Mario, 18-jährig: «Wenn ich es in die USA schaffe, möchte ich Küchenchef werden.»
© Christina Simons
Mexiko4 Min.
Jedes Jahr macht sich eine halbe Million Menschen aus dem sogenannten Nord-Triangel Zentralamerikas (Honduras, El Salvador und Guatemala) – eine der Regionen mit den höchsten Gewaltraten weltweit – auf den Weg nach Mexiko. MSF arbeitet seit 2012 in den Notunterkünften entlang der Route und bietet den Migrantinnen und Migranten eine medizinische und psychologische Grundversorgung. Die MSF-Teams dokumentierten zahlreiche Fälle von gewaltsamen Vertreibungen, von Verfolgung, sexueller Gewalt und Zwangsrückführungen.
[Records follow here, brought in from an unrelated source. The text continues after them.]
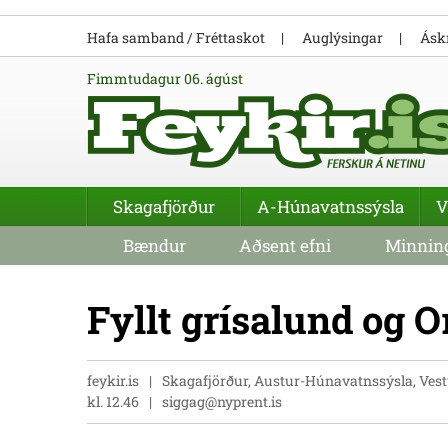
Hafa samband / Fréttaskot
Auglýsingar
Áskr
fimmtudagur 06. ágúst
Skagafjörður
A-Húnavatnssýsla
V
Bændur
Aðsent efni
Minning
Fyllt grísalund og 
feykir.is
Skagafjörður, Austur-Húnavatnssýsla, Vest
kl. 12.46
siggag@nyprent.is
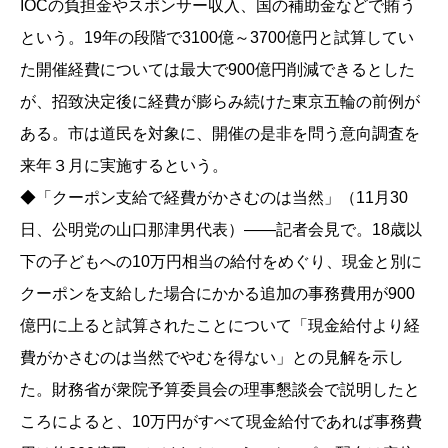
IOCの負担金やスポンサー収入、国の補助金などで賄う
という。19年の段階で3100億～3700億円と試算してい
た開催経費については最大で900億円削減できるとした
が、招致決定後に経費が膨らみ続けた東京五輪の前例が
ある。市は道民を対象に、開催の是非を問う意向調査を
来年３月に実施するという。
◆「クーポン支給で経費がかさむのは当然」（11月30
日、公明党の山口那津男代表）――記者会見で。18歳以
下の子どもへの10万円相当の給付をめぐり、現金と別に
クーポンを支給した場合にかかる追加の事務費用が900
億円に上ると試算されたことについて「現金給付より経
費がかさむのは当然でやむを得ない」との見解を示し
た。財務省が衆院予算委員会の理事懇談会で説明したと
ころによると、10万円がすべて現金給付であれば事務費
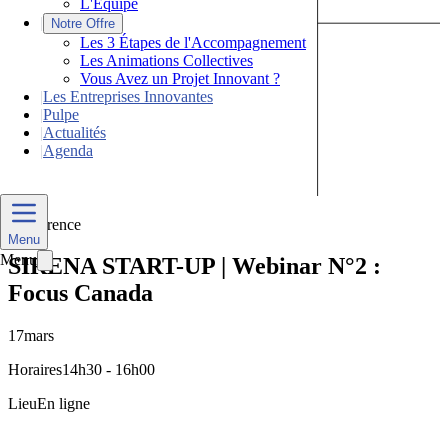
L'Équipe
|
Notre Offre
Les 3 Étapes de l'Accompagnement
Les Animations Collectives
Vous Avez un Projet Innovant ?
|
Les Entreprises Innovantes
|
Pulpe
|
Actualités
|
Agenda
Nous Contacter
Conférence
Menu
Menu
SIRENA START-UP | Webinar N°2 :
Focus Canada
17
mars
Horaires
14h30 - 16h00
Lieu
En ligne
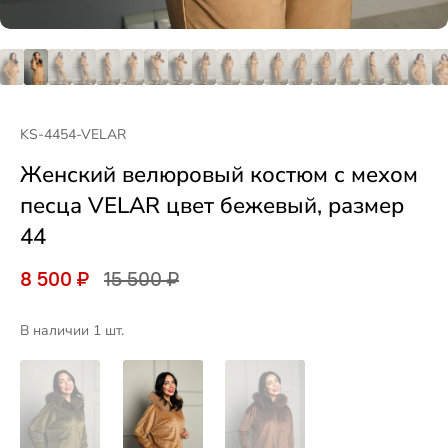
KS-4454-VELAR
Женский велюровый костюм с мехом
песца VELAR цвет бежевый, размер
44
8 500 ₽
15 500 ₽
В наличии 1 шт.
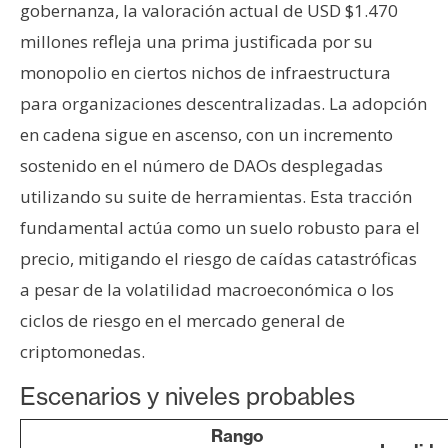
gobernanza, la valoración actual de USD $1.470
millones refleja una prima justificada por su
monopolio en ciertos nichos de infraestructura
para organizaciones descentralizadas. La adopción
en cadena sigue en ascenso, con un incremento
sostenido en el número de DAOs desplegadas
utilizando su suite de herramientas. Esta tracción
fundamental actúa como un suelo robusto para el
precio, mitigando el riesgo de caídas catastróficas
a pesar de la volatilidad macroeconómica o los
ciclos de riesgo en el mercado general de
criptomonedas.
Escenarios y niveles probables
Rango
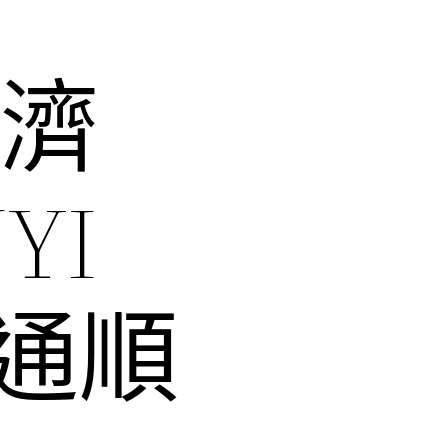
 濟
YI
通順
Das Ausmass der Gewalt im Nord-Triangel ist vergleichbar mit der Gewalt in Kriegsgebieten. Der gleichen allgegenwärtigen Gewalt, welche sie zur Flucht aus ihrer Heimat getrieben hat, begegnen die Menschen auch wieder auf ihrer Reise durch Mexiko. Sie werden Opfer krimineller Netzwerke, die oft Verbindungen zu den staatlichen Behörden unterhalten. Die Migrantinnen und Migranten riskieren, entführt, erpresst, sexuell missbraucht, gefoltert und hingerichtet zu werden. Die Reise des 18-jährigen Mario* aus Honduras ist ein trauriges Beispiel für die herrschenden Zustände. Er wurde an verschiedenen Orten entlang der Migrationsroute in Mexiko Opfer von Drohungen, Angriffen und Missbrauch. Bis zu seiner Ankunft in der MSF-Notunterkunft in Reynosa, Mexiko, war er pausenlos in Gefahr.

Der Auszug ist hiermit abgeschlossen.